37. simsimbimbim

191 38 25
                                    

Hoaammm!

Jongin bosan bermain mandi bola. Dia juga haus. Jongin mau keluar dari area bermain dan menemui Mbak Naning saja.

Namun, saat dia berhasil keluar dia malah melihat Mbak Naning sedang asik mengobrol dengan orang lain. Papa bilang, tidak sopan jika mengganggu orang yang sedang mengobrol. Karena tidak mau mengganggu Mbak Naning, Jongin mencari tempat duduk sendiri. Mungkin dia akan memikirkan wahana bermain yang menyenangkan lainnya yang dapat dia mainkan.

Hm ... let's he see!

Ada banyak sekali wahana yang terlihat seru. Melempar bola basket ke keranjang. Naik kereta mini yang memutari area mall. Oh, ada komedi putar mini juga. Lalu, mata Jongin membola ketika melihat mesin capit boneka.

"Wah! Ceyu!" Anak itu memekik senang. Tanpa sadar kaki kecilnya itu melangkah menuju mesin capit boneka tadi, dia berdiri mengantre di belakang tubuh ayah dan anak yang sedang asik bermain bersama.

"Ayo, Papaa! Ayoo!"

Jongin ikut bertepuk tangan heboh ketika ayah dari anak tadi berhasil mendapatkan boneka. "Keyeenn!" ucapnya senang.

Setelah ayah dan anak itu pergi, Jongin menatap mesin capit di depannya dengan kagum. "Nini mau! Nini mau! Nini mau main iniii, aaaa!" ucapnya pada angin karena tidak ada orang yang membantunya sama sekali.

Jongin menoleh ke kanan dan kiri, tapi semua orang terlihat sibuk dengan kegiatan mereka sendiri. Tidak ada yang mendekat untuk menolongnya sama sekali. Kalau saja Mbak Naning tidak sedang mengobrol, pasti pegawai Ci Irene itu akan memberikan bantuan pada Jongin dengan cepat.

"MBAK NING!" Jongin memekik kuat saat teringat dengan Mbak Naning. Padahal dia sudah janji sama Papa buat mendengarkan apa kata Mbak Naning, tapi Jongin malah pergi jalan-jalan sendiri.

Jongin menjauhi mesin capit tadi dengan cepat. Tadi dia jalan lewat mana, ya?

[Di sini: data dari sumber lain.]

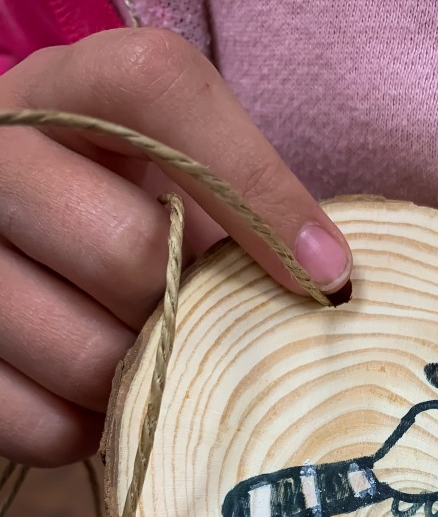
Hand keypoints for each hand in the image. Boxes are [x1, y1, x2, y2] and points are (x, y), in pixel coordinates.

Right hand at [0, 28, 350, 466]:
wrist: (22, 249)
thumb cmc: (124, 215)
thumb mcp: (172, 179)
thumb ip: (236, 206)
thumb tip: (327, 287)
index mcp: (60, 91)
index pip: (154, 87)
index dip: (253, 182)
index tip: (327, 271)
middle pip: (126, 249)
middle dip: (191, 309)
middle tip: (210, 324)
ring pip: (85, 354)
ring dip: (149, 379)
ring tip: (160, 360)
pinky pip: (41, 423)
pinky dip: (95, 429)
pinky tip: (104, 399)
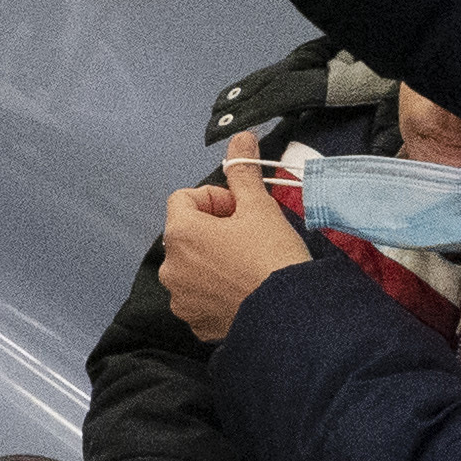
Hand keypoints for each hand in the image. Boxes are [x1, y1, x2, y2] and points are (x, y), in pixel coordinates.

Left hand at [152, 144, 316, 343]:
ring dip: (213, 260)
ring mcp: (180, 298)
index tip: (241, 211)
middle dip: (214, 229)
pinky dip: (216, 290)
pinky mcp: (195, 323)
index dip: (215, 199)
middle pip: (187, 233)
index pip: (184, 198)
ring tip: (247, 265)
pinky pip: (199, 296)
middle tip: (249, 237)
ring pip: (192, 266)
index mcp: (180, 233)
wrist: (289, 316)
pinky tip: (243, 290)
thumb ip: (242, 170)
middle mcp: (170, 267)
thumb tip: (241, 137)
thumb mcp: (259, 207)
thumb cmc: (272, 257)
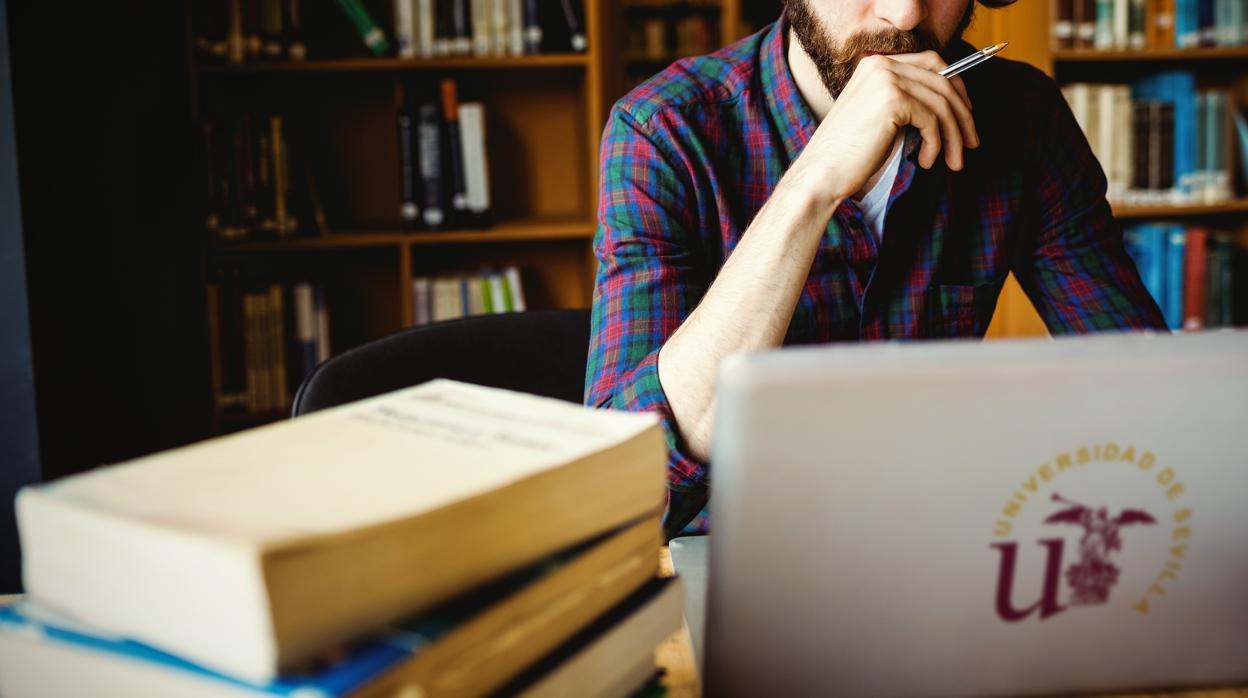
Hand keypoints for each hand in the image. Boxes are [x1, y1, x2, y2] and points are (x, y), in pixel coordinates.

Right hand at [785, 51, 979, 206]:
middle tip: (970, 142)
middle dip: (963, 114)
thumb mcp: (881, 119)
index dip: (956, 87)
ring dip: (954, 135)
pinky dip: (936, 144)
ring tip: (954, 161)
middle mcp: (882, 65)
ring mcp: (886, 79)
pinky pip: (932, 120)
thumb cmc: (849, 155)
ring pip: (942, 103)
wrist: (821, 173)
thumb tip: (952, 107)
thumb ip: (907, 102)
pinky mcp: (893, 100)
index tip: (965, 116)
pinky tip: (926, 162)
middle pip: (944, 80)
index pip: (932, 62)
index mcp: (876, 64)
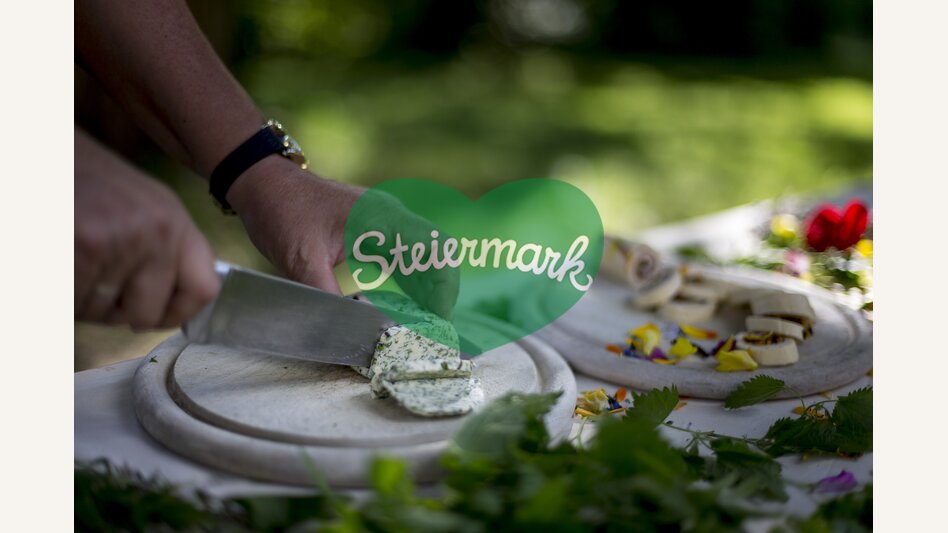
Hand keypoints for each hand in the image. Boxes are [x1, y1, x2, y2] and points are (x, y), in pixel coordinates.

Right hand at [74, 130, 219, 328]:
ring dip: (83, 299)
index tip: (159, 314)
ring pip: (104, 314)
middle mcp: (158, 229)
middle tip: (94, 280)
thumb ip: (162, 250)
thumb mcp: (136, 206)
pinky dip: (62, 296)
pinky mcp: (86, 247)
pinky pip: (76, 305)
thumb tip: (177, 305)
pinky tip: (60, 260)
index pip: (205, 288)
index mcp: (174, 219)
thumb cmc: (79, 180)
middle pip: (149, 314)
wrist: (37, 145)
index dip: (179, 312)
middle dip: (117, 312)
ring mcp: (123, 239)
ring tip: (73, 257)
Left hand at [228, 157, 458, 317]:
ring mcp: (386, 220)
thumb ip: (325, 297)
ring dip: (429, 289)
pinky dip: (413, 282)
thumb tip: (343, 334)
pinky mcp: (377, 229)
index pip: (434, 249)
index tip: (437, 319)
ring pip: (425, 256)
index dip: (444, 286)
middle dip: (441, 292)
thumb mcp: (300, 260)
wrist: (264, 183)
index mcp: (381, 217)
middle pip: (437, 253)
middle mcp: (391, 215)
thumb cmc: (280, 211)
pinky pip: (407, 256)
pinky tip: (408, 306)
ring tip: (424, 324)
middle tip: (433, 329)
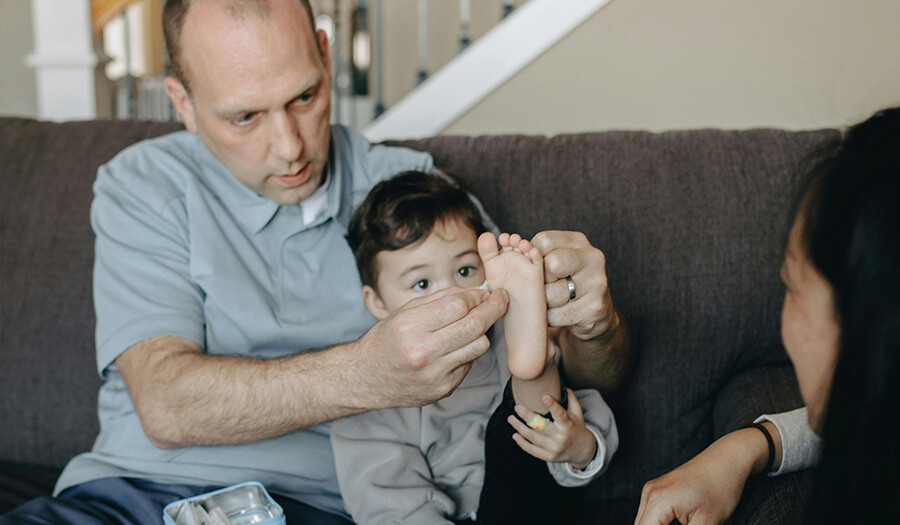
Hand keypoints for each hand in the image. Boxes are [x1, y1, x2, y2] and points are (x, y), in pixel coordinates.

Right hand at [358, 286, 507, 407]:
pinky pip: (470, 364)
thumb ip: (441, 299)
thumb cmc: (387, 340)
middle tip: (501, 300)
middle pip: (475, 325)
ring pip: (479, 346)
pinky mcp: (443, 389)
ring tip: (470, 326)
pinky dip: (468, 352)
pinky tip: (455, 348)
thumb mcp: (405, 312)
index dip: (477, 295)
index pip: (458, 305)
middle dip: (494, 308)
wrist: (366, 378)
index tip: (486, 292)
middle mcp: (422, 352)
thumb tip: (477, 292)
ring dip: (481, 332)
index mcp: (410, 327)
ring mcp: (435, 374)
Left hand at [507, 389, 596, 468]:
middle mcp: (560, 437)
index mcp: (568, 425)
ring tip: (510, 418)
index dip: (552, 405)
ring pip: (532, 437)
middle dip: (527, 416)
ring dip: (519, 427)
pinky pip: (531, 450)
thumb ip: (571, 399)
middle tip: (517, 407)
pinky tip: (515, 434)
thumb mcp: (578, 413)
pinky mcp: (547, 457)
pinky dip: (522, 442)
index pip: (559, 414)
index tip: (543, 396)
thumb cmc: (576, 427)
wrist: (582, 451)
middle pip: (541, 426)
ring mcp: (553, 449)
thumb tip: (562, 385)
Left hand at [530, 231, 616, 339]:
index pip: (544, 241)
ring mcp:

Aduh, Jongin tidak ingat. Anak itu menoleh, menatap sekelilingnya. Pasti ada yang bisa menjadi petunjuk agar dia bisa kembali ke area mandi bola.

"Nini dak inaattt!" Wajah Jongin berubah kusut karena dia sama sekali tidak tahu jalan yang diambilnya untuk sampai di tempat saat ini.

Tarik napas, keluarkan!

Tidak boleh panik. Karena kalau panik nanti Jongin menangis. Kalau menangis nanti kepalanya pusing. Kalau pusing nanti tidak bisa diajak berpikir.

Papa sering bilang seperti itu setiap Jongin habis menangis keras dan tidak bisa ditenangkan. Papa selalu mendengarkan apa kata Jongin jika dia sudah selesai menangis, karena kata Papa kalau Jongin sedang menangis itu tidak bisa diajak bicara, percuma saja, tidak akan ada hasilnya.

Jadi, Jongin tahu kalau di saat seperti ini dia tidak boleh menangis. Nanti dia pusing dan malah ketakutan sendiri.

"Nini dali mana, cih? Nini dak inat, huh!" Jongin menggerutu kesal. Sebanyak apa pun dia mencoba mengingat jalan yang telah dia lewati untuk sampai di tempat saat ini, kepalanya sama sekali tidak bisa diajak berkompromi. Jongin sama sekali tidak ingat jalan yang telah diambilnya itu.

"Dali cana apa dali cana, ya? Um!"

Mata bulat anak itu menatap sekitar. Orang-orang yang melewatinya semakin banyak, tapi tidak ada satupun yang mencoba bertanya pada si kecil. Jongin mendengkus kesal, terutama karena dia tidak kunjung ingat akan jalan yang dilaluinya tadi.

"Um! Nini cana caja!"

Setelah berpikir keras, Jongin memutuskan untuk berjalan dengan yakin ke arah yang menurutnya adalah jalan kembali menuju Mbak Naning; walau pada kenyataannya anak itu ternyata malah mengambil jalan yang berseberangan dengan arah datangnya tadi.